Images as LSTM Input

Hi,

I want to feed in 18 images of size (3,128,128) into an lstm of 17 layers. I’m a bit confused about what my input should be. Docs mention that the input should be of shape(seq_len, batch_size, input_size), When I draw my 1st batch using a data loader I get a tensor of size (18,3,128,128) Does this mean that my LSTM input is: seq_len =18, batch_size=1, input size =3128128 ? Will this flatten the image to a 3128128 vector? Or do I have to reshape it manually?
I also want to implement Teacher Forcing so I will be modifying the RNN class.
What should forward look like? Here’s what I’m trying but I can’t figure out how to write it.

class trialLSTM(nn.Module):
def __init__(self, seq_len, input_size, hidden_size, batch_size, num_layers):
    super(trialLSTM, self).__init__()

    self.seq_len = seq_len
    self.input_size = input_size
    self.hidden_size = hidden_size
    self.batch_size = batch_size
    self.lstm = nn.LSTM(seq_len, batch_size, input_size)

def init_hidden(self):
    # initialize the hidden state and the cell state to zeros
    hidden = torch.zeros(self.batch_size, self.hidden_size)
    cell = torch.zeros(self.batch_size, self.hidden_size)
    if gpu:
        hidden = hidden.cuda()
        cell = cell.cuda()
    return hidden, cell

def forward(self, x, (h_0, c_0)):
    # Incoming x is (18,3,128,128)
    #do i need to reshape it to (1, 3, 128, 128)?like so:
    # for i in range(0, 18):
    #    x[i] = x[i].reshape(1, 3, 128, 128)
    # if yes, do I reshape it here or in the training loop?
    output = torch.empty(seq_len-1, seq_len-1, seq_len-1)
    for t in range(seq_len+1):
        if t==0:
            hidden, cell = self.lstm(x[0], (h_0,c_0))
        else:
            hidden, cell = self.lstm(x[t], (h_1,c_1)) 

TL;DR
I want to pass data of shape (18,3,128,128) (these are 18 images of shape (3,128,128) at a time in LSTM of 17 layers.
at time 0 input = (data[0], (h_0,c_0)) and output = (h_1,c_1)
at time 1 input = (data[1], (h_1, c_1)) and output = (h_2_c_2)

at time 16 input = (data[15], (h_15, c_15)) and output = (h_16, c_16)

so in my training loop:

model = trialLSTM(seq_len=18, input_size=(3*128*128), hidden_size=(3*128*128),
batch_size=1, num_layers=17)
def train(epoch):
    for batch_idx, (data, target) in enumerate(train_loader):
        optimizer.zero_grad()
        target = data[1,:]
        if gpu:
              data, target = data.cuda(), target.cuda()
        output = model(data, (h_0, c_0)
        # Here I should get a tensor of 18 hidden states of shape (3,128,128) each right?
        loss = nn.BCELoss(output, target)
        loss.backward()
        optimizer.step()

What am I doing wrong?
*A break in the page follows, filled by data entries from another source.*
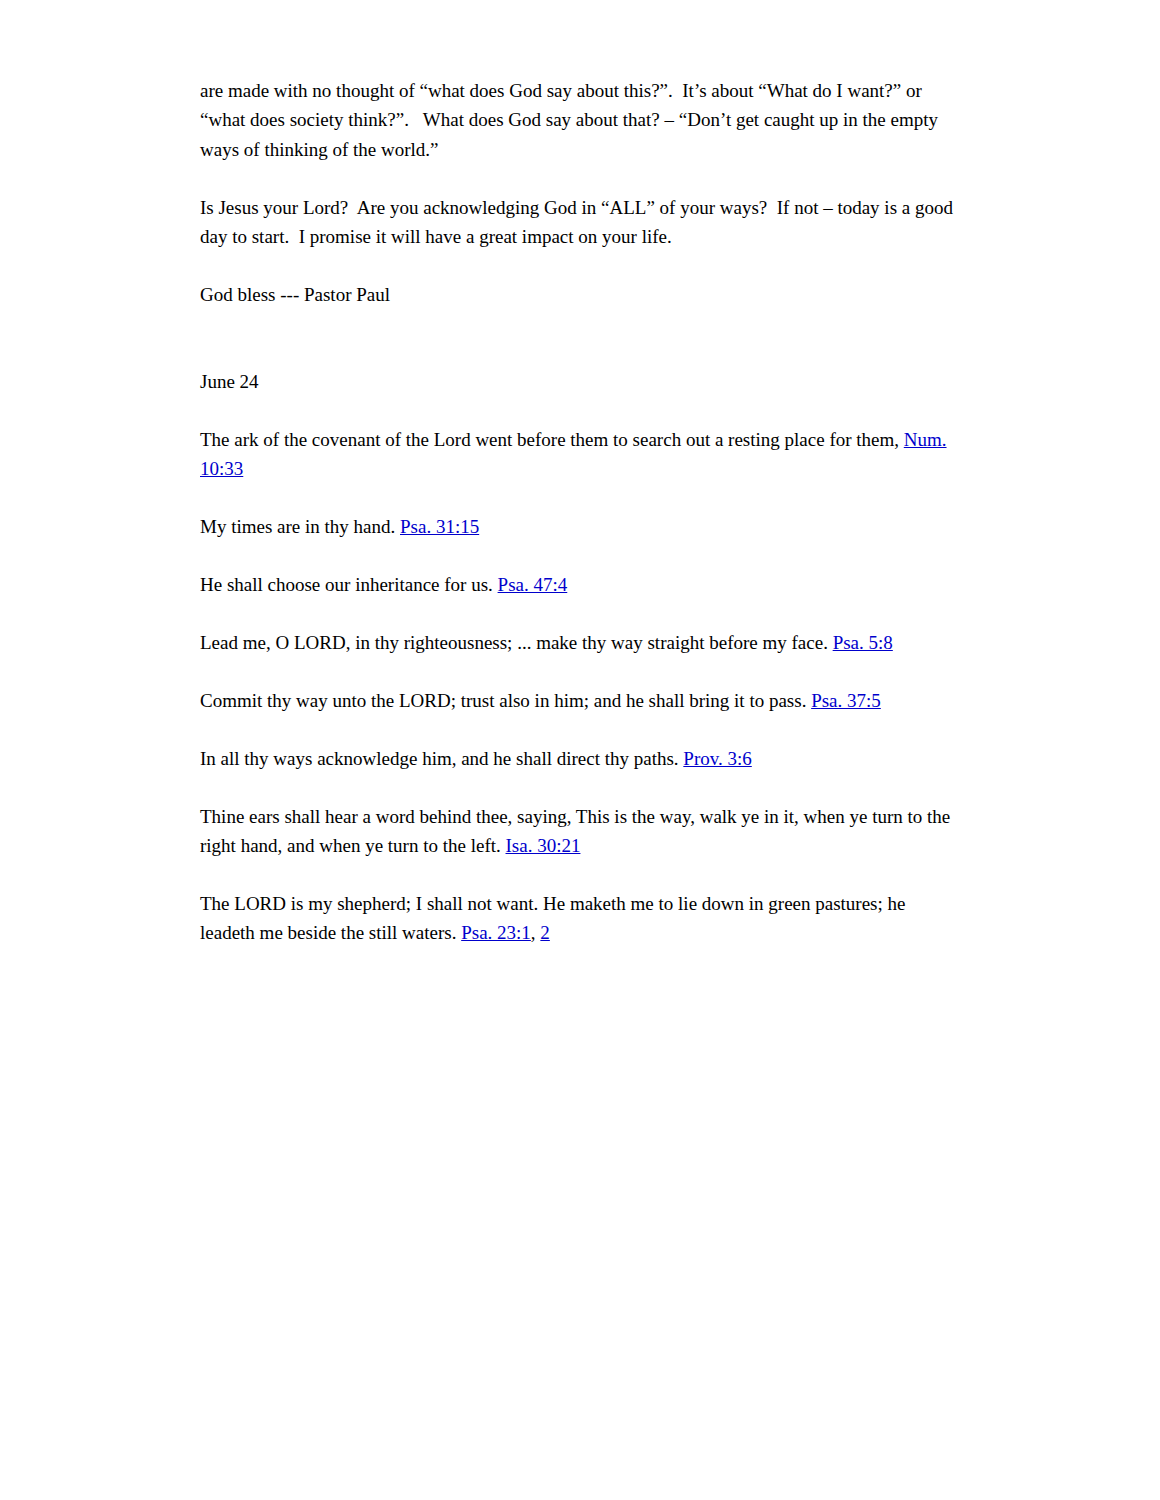are made with no thought of “what does God say about this?”. It’s about “What do I want?” or “what does society think?”. What does God say about that? – “Don’t get caught up in the empty ways of thinking of the world.”
Is Jesus your Lord? Are you acknowledging God in “ALL” of your ways? If not – today is a good day to start. I promise it will have a great impact on your life.
God bless --- Pastor Paul
June 24
The ark of the covenant of the Lord went before them to search out a resting place for them, Num. 10:33
My times are in thy hand. Psa. 31:15
He shall choose our inheritance for us. Psa. 47:4
Lead me, O LORD, in thy righteousness; ... make thy way straight before my face. Psa. 5:8
Commit thy way unto the LORD; trust also in him; and he shall bring it to pass. Psa. 37:5
In all thy ways acknowledge him, and he shall direct thy paths. Prov. 3:6
Thine ears shall hear a word behind thee, saying, This is the way, walk ye in it, when ye turn to the right hand, and when ye turn to the left. Isa. 30:21
The LORD is my shepherd; I shall not want. He maketh me to lie down in green pastures; he leadeth me beside the still waters. Psa. 23:1, 2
What should I be doing? Please help!

You can’t pass input image size of (3 , 128 , 128) to LSTM. You should reshape to (batch,seq,feature). For example input image size of (3128128) → (1,128,3 * 128) or (1,3,128 * 128) . I think you need the CNN to extract feature before pass into LSTM.

Thanks for you reply. I did try it by reshaping it to (1, 3, 128, 128) and that worked. However I was stacking up LSTM cells instead of a layered LSTM.
Yes using CNN for feature extraction will work but I want to avoid it for a specific reason. I deliberately want to pass an image to the LSTM.

Did it work? I mean did you get a good accuracy?